Reproduza, sem alterar nada, o trecho do excerto sobre a ideologia eurasiática russa que vai de "De facto, desde" até "todo o país.".

[Excerto da página]

------------------------------------

A outra mega força em confronto é a ambição do Estado russo de se constituir como o centro da política, cultura e economia euro-asiática. Este impulso de longo prazo é incompreendido pelo enfoque em Putin - a sua ambição e o seu estado de espírito. Jane Burbank, professora emeritus de História e estudos russos e eslavos na Universidade de Nova Iorque, lembra-nos: “Desde os anos 90, planos para reunir a Ucrânia e outros estados pós-soviéticos numa superpotência transcontinental têm vindo a fermentar na Rússia. Uma teoria revitalizada do império eurasiático informa cada movimento do Sr. Putin”.
De facto, desde o colapso do império russo em 1917, uma linha de pensadores russos tem desenvolvido uma ideologia do eurasianismo. Foi suprimida durante o período soviético, mas eclodiu durante a perestroika no final dos anos 80. A ideologia coloca não só a América, mas todo o mundo atlântico como o adversário da Rússia no “choque de civilizações”, com a ortodoxia russa aproveitada como a cola na guerra geopolítica que se avizinha. Sob Putin, os temas da glória imperial e da vitimização ocidental foram elevados ao centro das atenções em todo o país.
Como Burbank explica, a Ucrânia figurava nesta ideologia eurasiática como um obstáculo desde o início. Os ideólogos eurasianos dos anos 20 já falavam do “problema da Ucrânia”, apresentando a Ucrânia como excessivamente “individualista” e insuficientemente ortodoxa. Ideólogos proeminentes dos anos 90 identificavam a soberania ucraniana como, nas palavras de um deles, um “enorme perigo para toda a Eurásia”. O projecto russo da Eurásia, disse, exigia, como “imperativo absoluto”, o controlo total de toda a costa norte do Mar Negro. A Ucrânia tinha de se tornar “um sector puramente administrativo do Estado centralizado russo”.
Esta é a ideologia que motivou Putin, que o levou a declarar a Ucrânia como “uma colónia com um regime fantoche” na véspera da invasão. Esta é a ideologia que inspira e justifica a seus olhos a sua guerra brutal.
A estratégia dos EUA e da OTAN
Tendo sintetizado a ambição de Putin e do Estado russo, voltamos à estratégia dos EUA e da NATO para a Ucrânia e a Rússia. Baseio-me num esclarecedor ensaio de Joe Lauria, que expõe os motivos ulteriores dos EUA e da NATO na crise da Ucrânia: acabar com o regime de Putin e substituí-lo por um amigo e subordinado dos EUA.

------------------------------------

[Informação fornecida]
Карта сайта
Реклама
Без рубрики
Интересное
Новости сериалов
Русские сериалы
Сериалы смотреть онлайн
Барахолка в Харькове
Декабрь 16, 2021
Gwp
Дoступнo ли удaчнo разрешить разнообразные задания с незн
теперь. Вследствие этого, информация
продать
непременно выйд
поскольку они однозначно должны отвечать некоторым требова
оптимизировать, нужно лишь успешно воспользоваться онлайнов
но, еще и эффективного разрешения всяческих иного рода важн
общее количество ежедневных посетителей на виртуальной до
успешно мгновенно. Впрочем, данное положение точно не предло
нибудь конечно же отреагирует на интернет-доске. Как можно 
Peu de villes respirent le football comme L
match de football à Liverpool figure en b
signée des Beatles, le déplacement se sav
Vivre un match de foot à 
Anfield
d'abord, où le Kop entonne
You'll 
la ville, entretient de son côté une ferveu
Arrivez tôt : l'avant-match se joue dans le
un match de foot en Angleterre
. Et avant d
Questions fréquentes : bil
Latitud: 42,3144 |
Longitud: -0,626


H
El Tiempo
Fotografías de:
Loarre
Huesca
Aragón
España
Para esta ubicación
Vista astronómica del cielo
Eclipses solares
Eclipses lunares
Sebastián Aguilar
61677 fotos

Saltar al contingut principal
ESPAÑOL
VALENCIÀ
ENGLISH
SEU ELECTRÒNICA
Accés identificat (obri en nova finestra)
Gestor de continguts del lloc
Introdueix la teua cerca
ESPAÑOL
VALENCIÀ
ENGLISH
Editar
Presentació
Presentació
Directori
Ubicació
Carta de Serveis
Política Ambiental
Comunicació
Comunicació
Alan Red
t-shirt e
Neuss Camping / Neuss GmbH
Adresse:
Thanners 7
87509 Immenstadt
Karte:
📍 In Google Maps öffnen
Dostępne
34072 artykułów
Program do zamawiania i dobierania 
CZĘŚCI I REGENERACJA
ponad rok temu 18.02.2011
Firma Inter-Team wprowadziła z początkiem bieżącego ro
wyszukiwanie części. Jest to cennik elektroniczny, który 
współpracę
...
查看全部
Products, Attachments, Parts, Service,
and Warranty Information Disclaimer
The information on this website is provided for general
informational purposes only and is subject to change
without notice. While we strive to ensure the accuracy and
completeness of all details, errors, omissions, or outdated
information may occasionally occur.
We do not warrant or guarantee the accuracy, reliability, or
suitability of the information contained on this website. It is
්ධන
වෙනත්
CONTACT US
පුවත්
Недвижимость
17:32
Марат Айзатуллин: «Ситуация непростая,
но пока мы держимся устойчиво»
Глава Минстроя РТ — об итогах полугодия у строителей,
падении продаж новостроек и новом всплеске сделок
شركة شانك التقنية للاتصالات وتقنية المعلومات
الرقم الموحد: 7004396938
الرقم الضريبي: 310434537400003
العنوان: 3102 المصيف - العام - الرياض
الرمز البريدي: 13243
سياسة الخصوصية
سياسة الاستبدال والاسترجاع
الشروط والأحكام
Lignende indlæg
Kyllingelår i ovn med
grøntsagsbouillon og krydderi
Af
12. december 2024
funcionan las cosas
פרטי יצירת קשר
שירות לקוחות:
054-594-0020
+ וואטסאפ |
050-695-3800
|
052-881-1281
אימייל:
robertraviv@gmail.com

------------------------------------

[Resposta esperada]
De facto, desde o colapso do império russo em 1917, uma linha de pensadores russos tem desenvolvido uma ideologia do eurasianismo. Foi suprimida durante o período soviético, mas eclodiu durante a perestroika no final dos anos 80. A ideologia coloca não só a América, mas todo o mundo atlântico como o adversário da Rússia no “choque de civilizações”, com a ortodoxia russa aproveitada como a cola na guerra geopolítica que se avizinha. Sob Putin, os temas da glória imperial e da vitimização ocidental foram elevados ao centro das atenções em todo o país.